The Daily Pennsylvanian has one of the creepier articles I’ve seen on college applications: Admissions officials are actively trying to guess who is gay, lesbian, bisexual, transgender or “ally” (think Alec Baldwin) based on their applications.
It’s not clear why – Penn can’t legally use a quota system to reach a certain number of non-heterosexuals with or without their birth genitals intact – but it sounds like the school has a pretty developed system:
Jordan Pascucci, Office of Admissions Associate Dean of Recruitment, specifically trains admissions staff on how to “read” LGBTQ applicants’ applications. Unlike ethnicity, the Common App does not have a section to specify an applicant’s sexual orientation. …
Bob Schoenberg , the director of the LGBT center, said that he wants admissions officers also to be aware of more subtle indications of LGBTQ identity in applications. “We realized that there must be applicants who are self-identifying in some ways that we weren’t noticing,” he said. “It is not always as explicit as saying ‘I’m gay.’”

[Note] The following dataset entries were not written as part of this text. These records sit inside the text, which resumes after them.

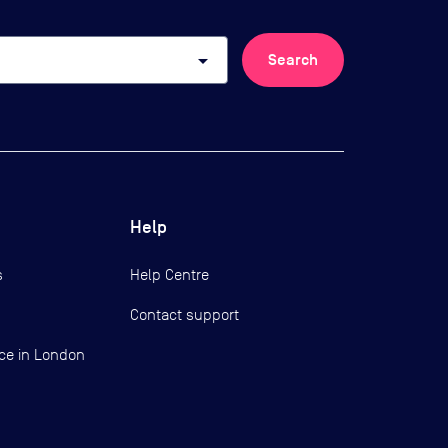
arrow_drop_down
Search
Help
s
Help Centre
Contact support
ce in London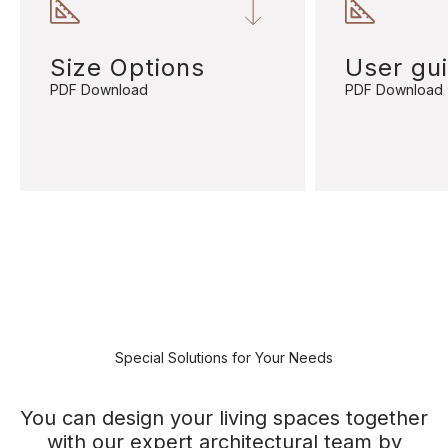
Size Options
User gu
PDF Download
PDF Download
Special Solutions for Your Needs
You can design your living spaces together
with our expert architectural team by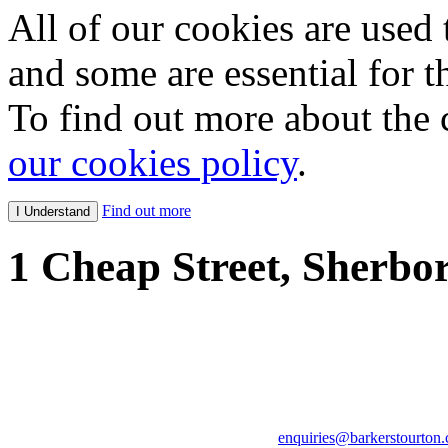
All of our cookies are used 
and some are essential for th
To find out more about the 
our cookies policy
.
Find out more
1 Cheap Street, Sherbo
Tim Barker: 07747 03242
Tom Stourton: 07973 829
Adrian Wright (Consultan
enquiries@barkerstourton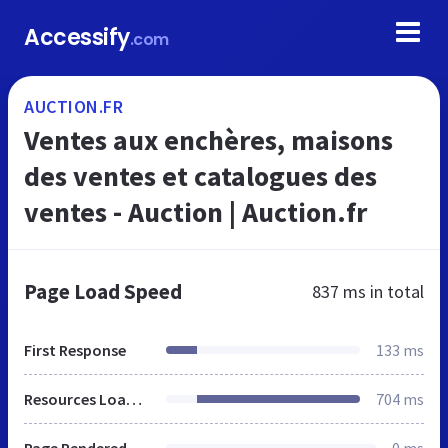
Accessify
.com
AUCTION.FR
Ventes aux enchères, maisons
des ventes et catalogues des
ventes - Auction | Auction.fr
Page Load Speed
837 ms
in total
First Response
133 ms
Resources Loaded
704 ms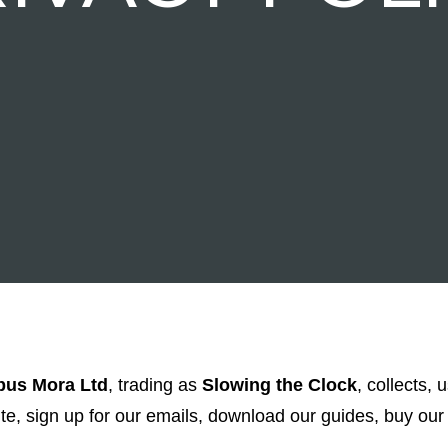
us Mora Ltd
, trading as
Slowing the Clock
, collects, 
, sign up for our emails, download our guides, buy our 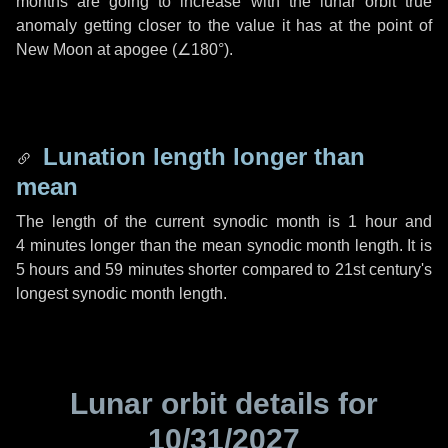
months are going to increase with the lunar orbit true
anomaly getting closer to the value it has at the point of
New Moon at apogee (
∠180°
).
Lunation length longer than
mean
The length of the current synodic month is
1 hour
and
4 minutes
longer than the mean synodic month length. It is
5 hours
and
59 minutes
shorter compared to 21st century's
longest synodic month length.
Lunar orbit details for
10/31/2027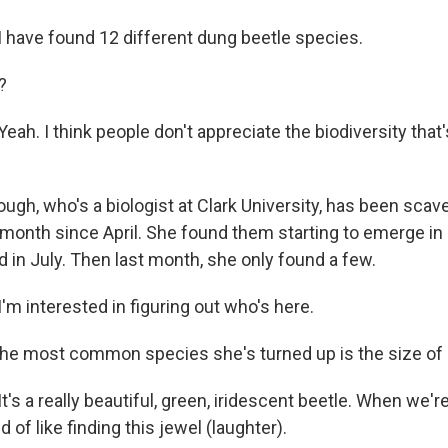
have found 12 different dung beetle species.
?
. I think people don't appreciate the biodiversity that's 
ugh, who's a biologist at Clark University, has been scav
 month since April. She found them starting to emerge in
in July. Then last month, she only found a few.
 interested in figuring out who's here.
 the most common species she's turned up is the size of 
 a really beautiful, green, iridescent beetle. When we're
nd of like finding this jewel (laughter).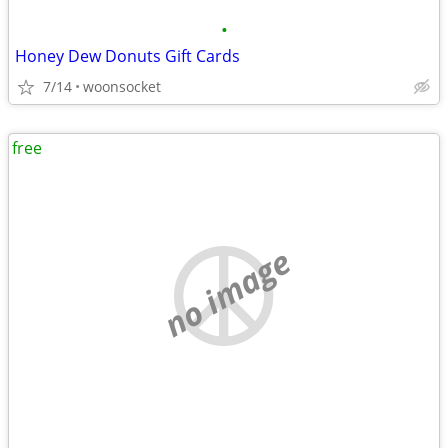
•
Honey Dew Donuts Gift Cards
7/14
woonsocket
free
no image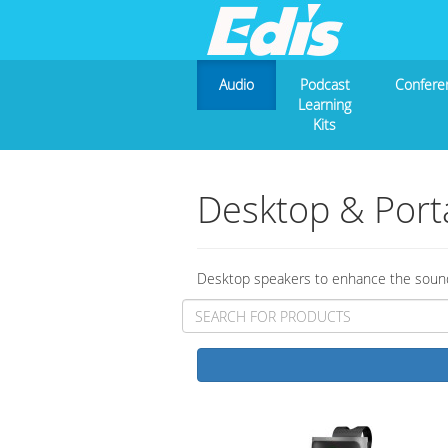
Audio
Podcast
Confere
Learning
Kits
Desktop & Port
Desktop speakers to enhance the sound 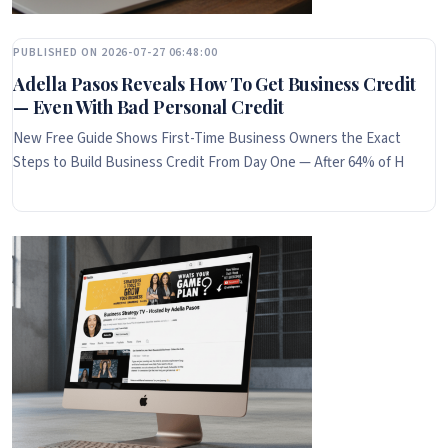
PUBLISHED ON 2026-07-27 06:48:00
Adella Pasos Reveals How To Get Business Credit
— Even With Bad Personal Credit
New Free Guide Shows First-Time Business Owners the Exact
Steps to Build Business Credit From Day One — After 64% of H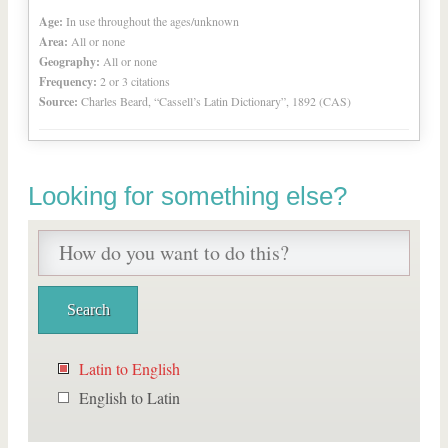
Age:
In use throughout the ages/unknown
Area:
All or none
Geography:
All or none
Frequency:
2 or 3 citations
Source:
Charles Beard, “Cassell’s Latin Dictionary”, 1892 (CAS)
Looking for something else?
Latin to English
English to Latin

As a private school, Penn’s internal admissions notes probably aren’t accessible under state or federal open-records law, but it’s still worth The Daily asking for records showing what exactly admissions officers consider “gay” and how that affects applicants’ chances. (Statements like “I won a decorating award” or “At this flannel party I hosted”? Maybe “I fooled around with my bro and it wasn’t as weird as I thought it would be”?)

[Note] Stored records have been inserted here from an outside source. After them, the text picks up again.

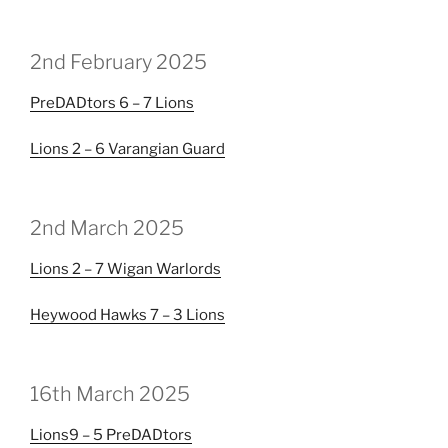
2nd February 2025
PreDADtors
6 – 7
Lions
Lions
2 – 6
Varangian Guard
2nd March 2025
Lions
2 – 7
Wigan Warlords
Heywood Hawks
7 – 3
Lions
16th March 2025
Lions
9 – 5
PreDADtors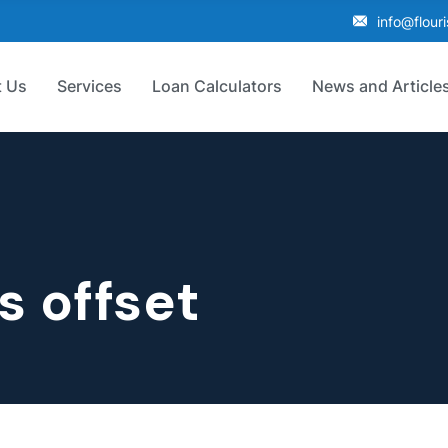
info@flour
 Us
Services
Loan Calculators
News and Article
s offset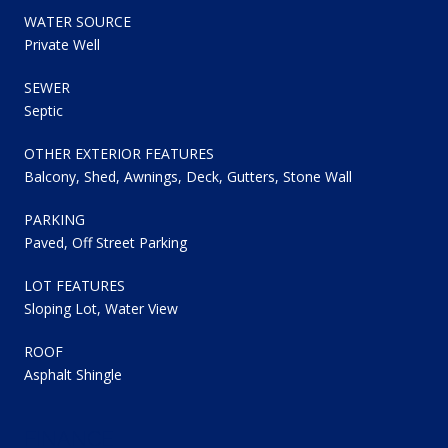
WATER SOURCE
Private Well
SEWER
Septic
OTHER EXTERIOR FEATURES
Balcony, Shed, Awnings, Deck, Gutters, Stone Wall
PARKING
Paved, Off Street Parking
LOT FEATURES
Sloping Lot, Water View
ROOF
Asphalt Shingle
FINANCE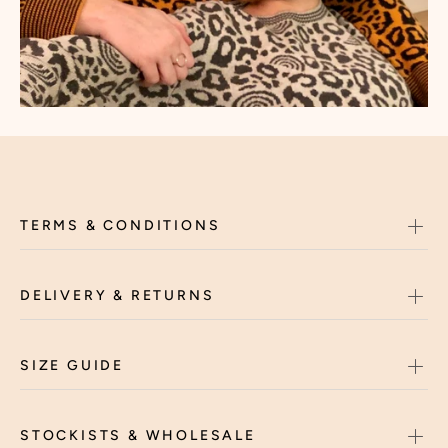
TERMS & CONDITIONS
DELIVERY & RETURNS
SIZE GUIDE
STOCKISTS & WHOLESALE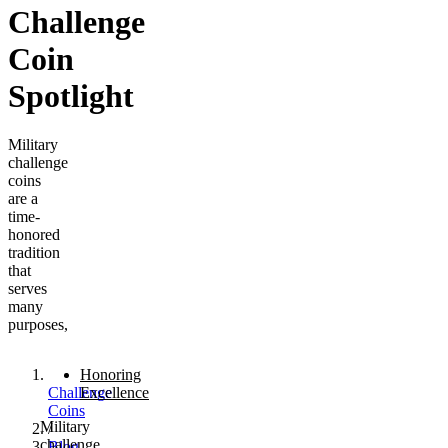
Challenge
Coin
Spotlight
Military
challenge
coins
are a
time-
honored
tradition
that
serves
many
purposes,
Honoring
Challenge
Excellence
Coins
Military
/
challenge
Blog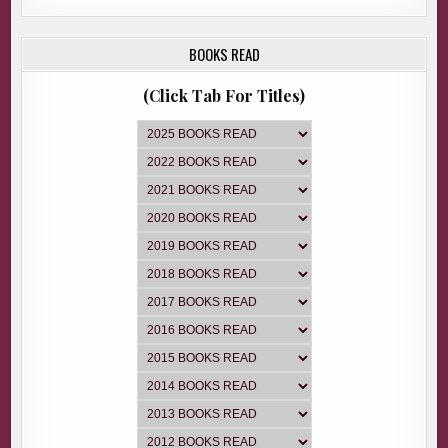
BOOKS READ
(Click Tab For Titles)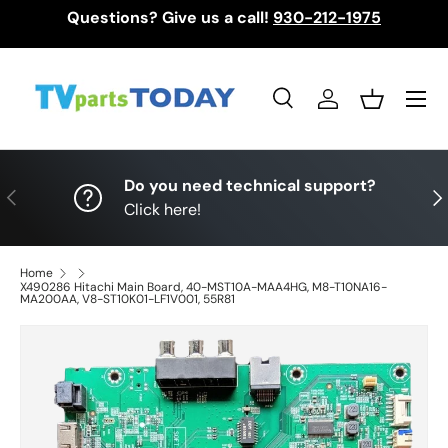
Questions? Give us a call!
930-212-1975
Skip to content
Menu
Search
Log in
Basket
Search
Search
Do you need technical support?
Previous
Nex
Click here!
Home
X490286 Hitachi Main Board, 40-MST10A-MAA4HG, M8-T10NA16-
MA200AA, V8-ST10K01-LF1V001, 55R81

As long as names, grades and other identifying details are redacted, there shouldn’t be any privacy issue with revealing what admissions officers are marking on applications. It’s certainly not covered by the Family Educational Rights and Privacy Act, though I’m sure Penn would raise that baseless defense.

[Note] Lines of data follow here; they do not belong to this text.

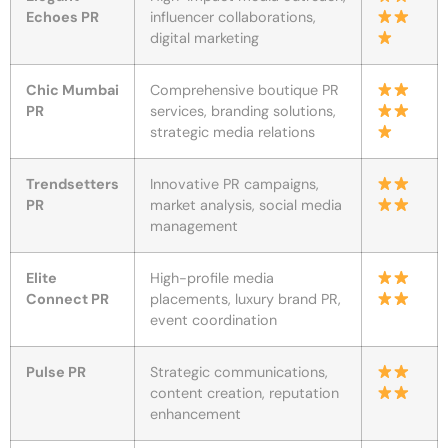
Echoes PR
influencer collaborations,
digital marketing
Chic Mumbai
Comprehensive boutique PR
PR
services, branding solutions,
strategic media relations
Trendsetters
Innovative PR campaigns,
PR
market analysis, social media
management
Elite
High-profile media
Connect PR
placements, luxury brand PR,
event coordination
Pulse PR
Strategic communications,
content creation, reputation
enhancement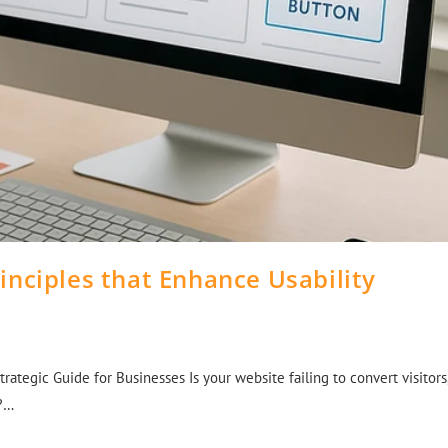
inciples that Enhance Usability
rategic Guide for Businesses Is your website failing to convert visitors
n?…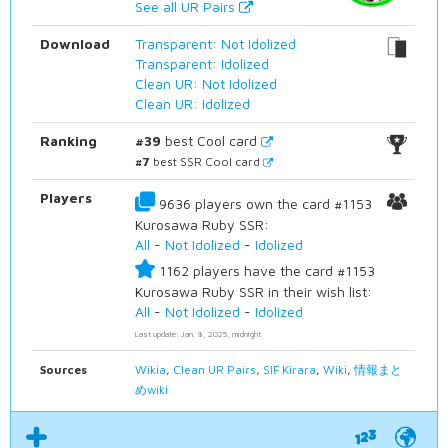
See all UR Pairs
Download
Transparent: Not Idolized
Transparent: Idolized
Clean UR: Not Idolized
Clean UR: Idolized
Ranking
#39
best Cool card
#7
best SSR Cool card
Players
9636 players own the card #1153
Kurosawa Ruby SSR:
All
-
Not Idolized
-
Idolized
1162 players have the card #1153
Kurosawa Ruby SSR in their wish list:
All
-
Not Idolized
-
Idolized
Last update: Jan. 8, 2025, midnight
Sources
Wikia
,
Clean UR Pairs
,
SIF Kirara
,
Wiki
,
情報まと
めwiki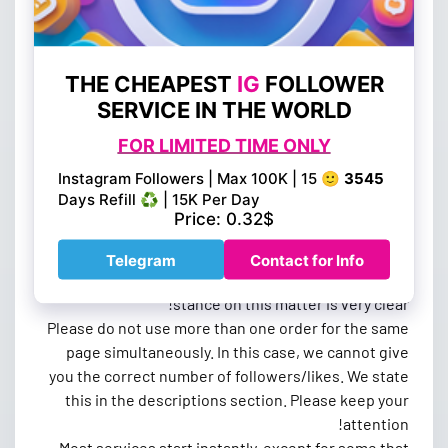
If you file a dispute or chargeback against us after a
deposit, we reserve the right to terminate all future
orders and ban you from our site. Orders placed
through BestSmmProvider.com will not be returned
or canceled after they have been placed. If the order
cannot be delivered, you will receive a refund credit
to your BestSmmProvider.com account.
Misplaced or Special account orders will not be
eligible for a refund. Be sure to confirm each order
before placing it. Fraud activities such as using
unauthorized or stolen credit cards will result in your
account being terminated. No exceptions. Our
stance on this matter is very clear!
Please do not use more than one order for the same
page simultaneously. In this case, we cannot give
you the correct number of followers/likes. We state
this in the descriptions section. Please keep your
attention!
Most services start instantly, except for some that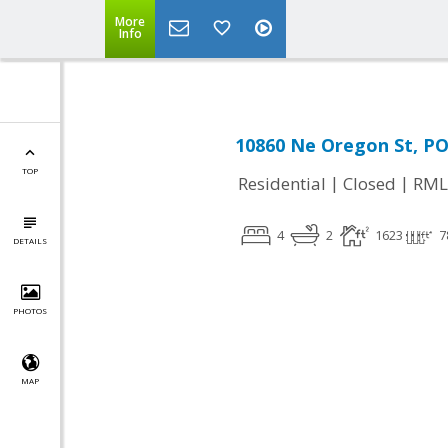
More
Info
10860 Ne Oregon St, P
TOP
|
|
Residential
Closed
RML
4
2
1623
7
DETAILS
PHOTOS
MAP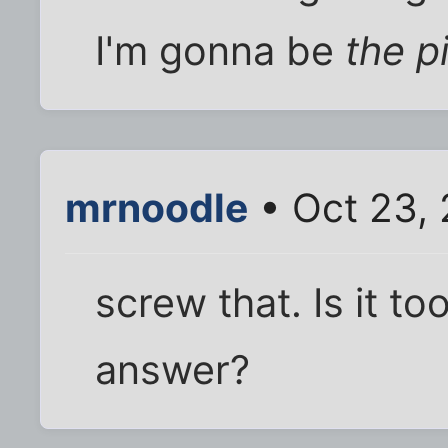
I'm gonna be
the p
mrnoodle
• Oct 23,
screw that. Is it t
answer?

What we do know is that Penn’s system, which targets “active” LGBTQ students for admission, is working as intended:
Since 2010 when the tracking of LGBTQ applicants started, the Office of Admissions has seen huge growth in the number of LGBTQ or ally applicants, plus a 152 percent jump in those admitted and 270 percent jump in accepted applicants who ultimately matriculate.
I wonder how else they are tagging applicants. Do opponents of gay marriage – stated or assumed – get any kind of mark? Children of gay parents who sound ambivalent about their upbringing? Someone grossed out by Harvard’s anal sex workshop?
So many wonderful opportunities for records requests by enterprising student journalists – or education beat writers.